Cartographic Analysis

Mixing elements without a key or proper labels is a pretty serious flaw in the map design. This is just another strong example of why people shouldn't get information from memes.

If a student turned this map into me as a project they had worked on, I would reject it entirely for the following reasons:

1) Too much JPG. The image format JPG is a lossy data format. What that means is that you can compress the image for a minor loss in quality. As I process photographs I can choose to make the file size smaller by increasing compression, and for the most part no one will ever notice the difference. However, repeatedly opening and re-saving a JPG will result in increasing JPG artifacts.

Here is a funny example of too much JPG compression.

2) Cannot be read. None of the data labels, none of the legend items, nothing on the map can be read. What even are the colors on the top map trying to show us? How much information do you think anything can share if you cannot read what it is attempting to say? This is the result of the previously mentioned JPG compression, but is itself an entirely different flaw.

3) Improper Symbolization. Point data should only be used to symbolize infrequent data. In other words, hundreds of points on a map doesn't correctly convey density. Compare and contrast the following two maps I have made.

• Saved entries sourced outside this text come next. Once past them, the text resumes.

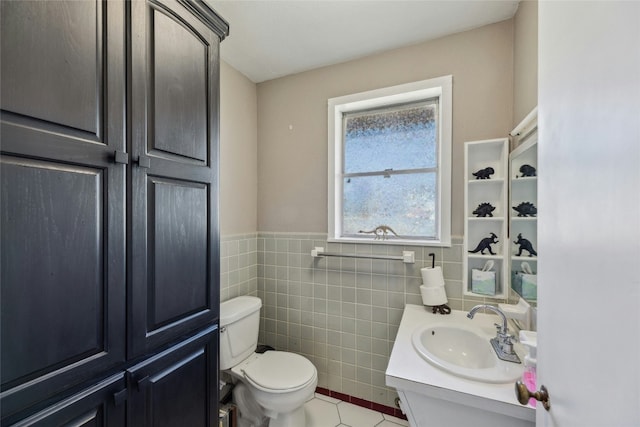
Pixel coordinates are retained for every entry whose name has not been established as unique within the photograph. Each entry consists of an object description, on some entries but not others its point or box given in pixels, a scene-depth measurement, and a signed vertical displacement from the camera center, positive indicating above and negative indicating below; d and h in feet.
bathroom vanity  2.91 -2.12
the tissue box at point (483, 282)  5.10 -1.37
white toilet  4.83 -3.22
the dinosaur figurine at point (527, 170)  4.06 +0.67
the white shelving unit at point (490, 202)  5.03 +0.13
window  5.76 +1.15
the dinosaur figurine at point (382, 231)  6.27 -0.48
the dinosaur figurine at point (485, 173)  5.18 +0.77
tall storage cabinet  2.02 -0.02
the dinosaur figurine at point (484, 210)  5.18 +0.03
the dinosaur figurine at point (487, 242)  5.24 -0.62
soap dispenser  2.79 -1.58
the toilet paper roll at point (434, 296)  5.24 -1.68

This map of Tennessee Caves uses a heat map to show densities of features. This is advantageous for a few reasons. At this scale a map of caves would look like a mess of points and would obscure most other map elements. Many points would be overlapping to the point where it generally seemed like a large blob. Points are inappropriate here and either a heat map or a choropleth map would work.

Tennessee Cave Distribution Map, data 2018 (11x17)

This map shows locations of Comb Graves. At the request of the author we left the point data in tact, despite my objections. Note that at the scale the map is produced at there are plenty of overlapping points and the overall design is very busy. Compare with the above map. Which better conveys information?

The Tennessee Comb Grave Tradition - Figure 1 color variant

4) Where did they even get the data? As someone who has been caving for more than a decade and making state level density maps for a a few years, I would really like to know where their cave data came from. I have high level contacts across the United States and am generally a respected caver and I had to plea, debate, beg, sign contracts, and kiss butt to get the data for the handful of states I've managed to map (read more here: The Origins of Data, and the Future of State Cave Surveys).

The data on the bottom map doesn't match old public datasets on caves, like the GNIS data (which has since retired collecting cave entrance location data). It vaguely matches my data (which is likely the most complete cave entrance location collection within the USA). It best seems to match polygon data of karst areas provided by the USGS. But again I wonder where the points came from?

5) Where is the analysis? There are tools in modern GIS packages to compare datasets. Why can we not make an empirical analysis of the data and provide that?

6) Methods? The data on methods from the original post are suspect. The best guess I can make is they used Photoshop to layer the data.

7) Conclusions. Given the vast number of flaws found in this meme it is clear that it doesn't represent what it claims to represent. Can we stop sharing it now?


Chuck Sutherland said...

To the point of the anonymous comment above:
Let's clarify - there is the map, and there is the meme. The meme is useless. The map is useless at this resolution. The methods used to make the map weren't stated. The dude may have credibility, but I am suspicious of data without clear context or origin. And to be clear "suspicious" doesn't mean it's wrong, it just means that "before I invest time in believing it, I want to know how it was gathered." I know a lot of internet people have a problem with the word suspicious and think that it means "I don't trust you because you are wrong." It doesn't.